Kapitalisme yang mengedepankan demokrasi liberal, hak azasi
manusia dan ekonomi pasar bebas, kini bukan saja telah merasuki hampir seluruh
pendekatan pembangunan, melainkan pula ditengarai telah menjadi pandangan hidup
universal seluruh bangsa manusia (Suharto, 2001c). Pendekatan lain dianggap
telah menemui jalan buntu dan akhir sejarahnya (the end of history). Jargon
yang terkenal adalah TINA (There Is No Alternative). Maksudnya, hanya melalui
cara kapitaslime sajalah kebahagiaan dan kesejahteraan umat manusia dapat
dicapai.
Sebagai contoh, ketika krisis ekonomi melanda berbagai
negeri, hampir semua strategi pemulihan ekonomi berpijak pada paradigma
kapitalisme. Banyak negara mengikuti resep-resep IMF dan Bank Dunia, dua
lembaga internasional dan simbol hegemoni kapitalisme global. Liberalisasi
kebijakan perdagangan, pembukaan pasar modal bagi investor asing,
rekapitalisasi industri besar, dan pengurangan campur tangan negara dalam
pembangunan ekonomi, dipercayai sebagai obat mujarab bagi pemulihan ekonomi.
Keyakinan ini semakin disulut oleh gagasan Milton Friedman dan Fukuyama; bahwa kalau
pembangunan ekonomi ingin maju, maka peran negara harus diminimalisir dan
kekuasaan bisnis harus diutamakan.
Karena pembangunan kesejahteraan sosial kerap dipandang
hanya sebagai beban pertumbuhan ekonomi dan simbol intervensi negara, maka
berkembanglah suatu keyakinan nihilistis bahwa institusi-institusi
kesejahteraan sosial secara intrinsik bersifat tidak ekonomis dan bahkan
patologis, dimanapun dan dalam kondisi apapun. Pertanyannya adalah: benarkah
kapitalisme merupakan sebuah keniscayaan sejarah? Tepatkah kalau suatu negara
menerapkan sistem ekonomi kapitalis maka peran dan komitmen negara untuk
menyangga keadilan dan kesejahteraan sosial mesti dikikis habis? Apakah peran
negara dalam pembangunan kesejahteraan sosial di AS dan Eropa Barat – yang
sering dijadikan rujukan sistem ekonomi kapitalis – juga sudah dihilangkan sama
sekali?
KEUNGGULAN DAN KELEMAHAN KAPITALISME
Keunggulan dan kemenangan kapitalisme memang sangat
mengesankan. Lebih dari dua abad setelah terbitnya buku The Wealth of Nation
karya mahaguru kapitalisme Adam Smith, sistem ekonomi kapitalistik berhasil
mengalahkan semua pesaingnya dari ideologi lain. Pada akhir Perang Dunia II,
hanya dua kawasan bumi yang tidak komunis, otoriter, merkantilistik atau
sosialis, yakni Amerika Utara dan Swis. Kini selain kita menyaksikan
negara-negara komunis rontok satu demi satu, hampir tak ada satupun negara yang
saat ini bebas dari Coca-cola, McDonald, KFC dan Levis, lambang supremasi
corporate capitalism yang menguasai sistem ekonomi abad 21.

● **TUGAS**
**a)** Salin persis bagian teks tentang kapitalisme yang dimulai dengan "Keyakinan ini semakin" dan berlanjut sampai "bisnis harus diutamakan.".
**b)** Jawab pertanyaan berikut berdasarkan teks tentang kapitalisme.
(i) Apa kepanjangan jargon TINA?
(ii) Resep dari dua lembaga internasional mana yang diikuti banyak negara saat krisis ekonomi?
(iii) Pada akhir Perang Dunia II, dua kawasan mana yang tidak komunis, otoriter, merkantilistik atau sosialis?
**c)** Ringkas paragraf dalam teks tentang kapitalisme yang diawali "Sebagai contoh, ketika krisis ekonomi melanda" menjadi sebuah daftar tanpa menghilangkan fakta pokoknya.

● **BAHAN KAJIAN**
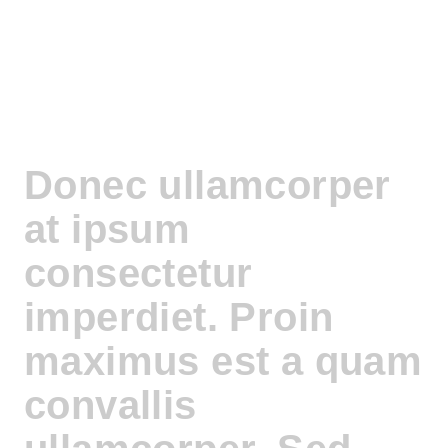
Donec ullamcorper
at ipsum
consectetur
imperdiet. Proin
maximus est a quam
convallis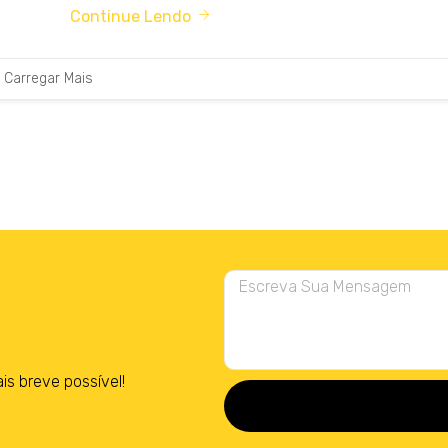
Continue Lendo
Carregar Mais
 breve possível!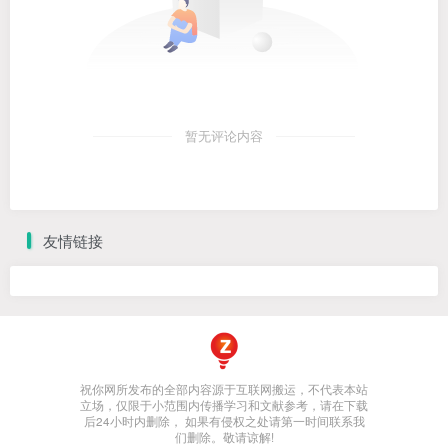
暂无评论内容
友情链接
祝你网所发布的全部内容源于互联网搬运，不代表本站
立场，仅限于小范围内传播学习和文献参考，请在下载
后24小时内删除， 如果有侵权之处请第一时间联系我
们删除。敬请谅解!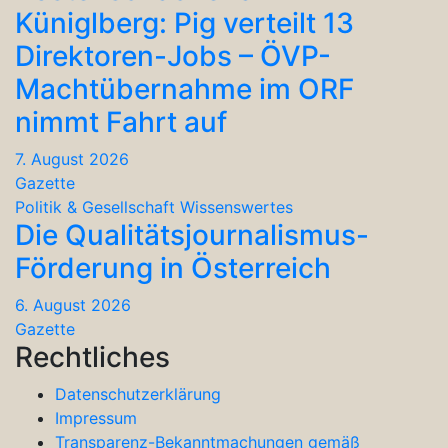
Küniglberg: Pig verteilt 13
Direktoren-Jobs – ÖVP-
Machtübernahme im ORF
nimmt Fahrt auf
7. August 2026
Gazette
Politik & Gesellschaft
Wissenswertes
Die Qualitätsjournalismus-
Förderung in Österreich
6. August 2026
Gazette
Rechtliches
Datenschutzerklärung
Impressum
Transparenz-Bekanntmachungen gemäß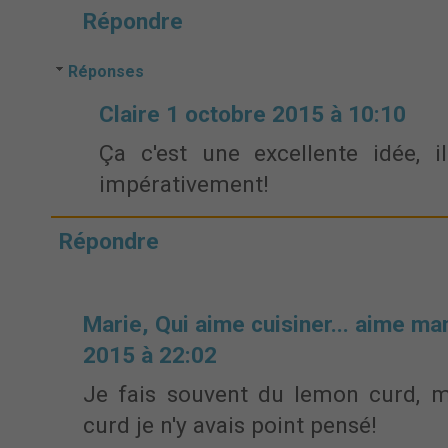
Répondre
Réponses
Claire
1 octobre 2015 à 10:10
Ça c'est une excellente idée, i
impérativement!
Répondre
Marie, Qui aime cuisiner... aime ma
2015 à 22:02
Je fais souvent du lemon curd, ma
curd je n'y avais point pensé!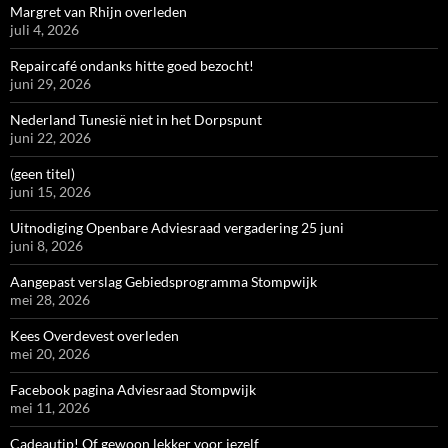
Margret van Rhijn overleden
juli 4, 2026
Repaircafé ondanks hitte goed bezocht!
juni 29, 2026
Nederland Tunesië niet in het Dorpspunt
juni 22, 2026
(geen titel)
juni 15, 2026
Uitnodiging Openbare Adviesraad vergadering 25 juni
juni 8, 2026
Aangepast verslag Gebiedsprogramma Stompwijk
mei 28, 2026
Kees Overdevest overleden
mei 20, 2026
Facebook pagina Adviesraad Stompwijk
mei 11, 2026
Cadeautip! Of gewoon lekker voor jezelf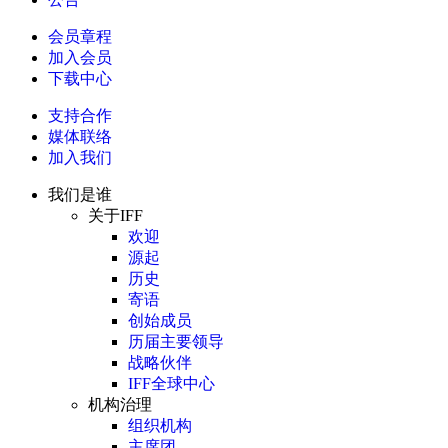
会员章程
加入会员
下载中心
支持合作
媒体联络
加入我们
我们是谁
关于IFF
欢迎
源起
历史
寄语
创始成员
历届主要领导
战略伙伴
IFF全球中心
机构治理
组织机构
主席团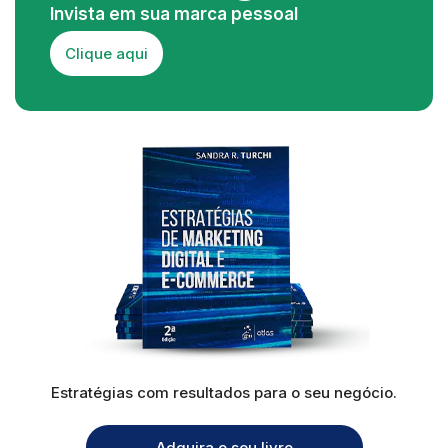
Invista em sua marca pessoal
Clique aqui
Estratégias com resultados para o seu negócio.
Adquira o seu livro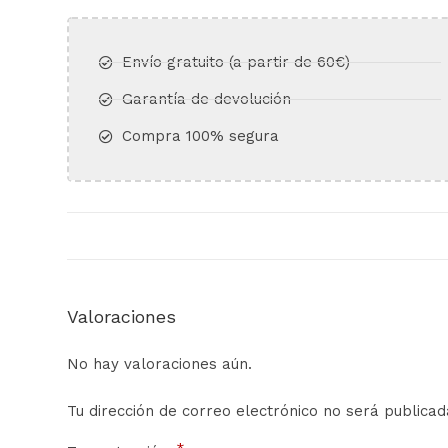
Envío gratuito (a partir de 60€)​
Garantía de devolución​
Compra 100% segura​
Valoraciones
No hay valoraciones aún.
Tu dirección de correo electrónico no será publicad
*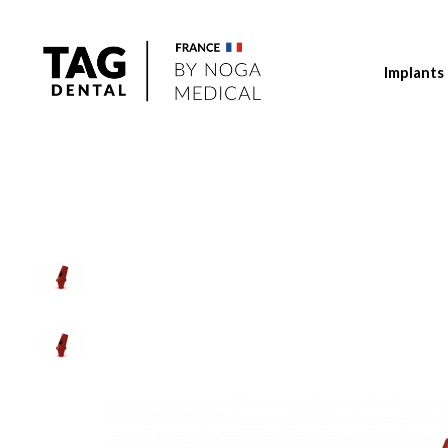
Implants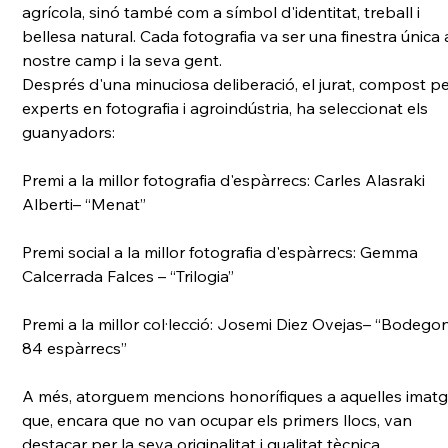
agrícola, sinó també com a símbol d'identitat, treball i 
bellesa natural. Cada fotografia va ser una finestra única a
nostre camp i la seva gent.
Després d'una minuciosa deliberació, el jurat, compost pe
experts en fotografia i agroindústria, ha seleccionat els 
guanyadors:
Premi a la millor fotografia d'espàrrecs: Carles Alasraki 
Alberti– “Menat”
Premi social a la millor fotografia d'espàrrecs: Gemma 
Calcerrada Falces – “Trilogia”
Premi a la millor col·lecció: Josemi Diez Ovejas– “Bodego
84 espàrrecs”
A més, atorguem mencions honorífiques a aquelles imatg
que, encara que no van ocupar els primers llocs, van 
destacar per la seva originalitat i qualitat tècnica.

● **JAWABAN YANG DIHARAPKAN**
**a)**
Keyakinan ini semakin disulut oleh gagasan Milton Friedman dan Fukuyama; bahwa kalau
pembangunan ekonomi ingin maju, maka peran negara harus diminimalisir dan
kekuasaan bisnis harus diutamakan.

**b)**
(i) There Is No Alternative.
(ii) IMF dan Bank Dunia.
(iii) Amerika Utara dan Swis.

**c)**
- Saat krisis ekonomi melanda berbagai negeri, hampir semua strategi pemulihan berpijak pada paradigma kapitalisme.
- Banyak negara mengikuti resep IMF dan Bank Dunia, dua lembaga internasional yang menjadi simbol hegemoni kapitalisme global.
- Obat mujarab bagi pemulihan ekonomi diyakini berupa:
  - liberalisasi kebijakan perdagangan,
  - pembukaan pasar modal bagi investor asing,
  - rekapitalisasi industri besar,
  - pengurangan campur tangan negara dalam pembangunan ekonomi.
- Keyakinan ini makin disulut gagasan Milton Friedman dan Fukuyama: agar pembangunan ekonomi maju, peran negara harus diminimalisir dan kekuasaan bisnis diutamakan.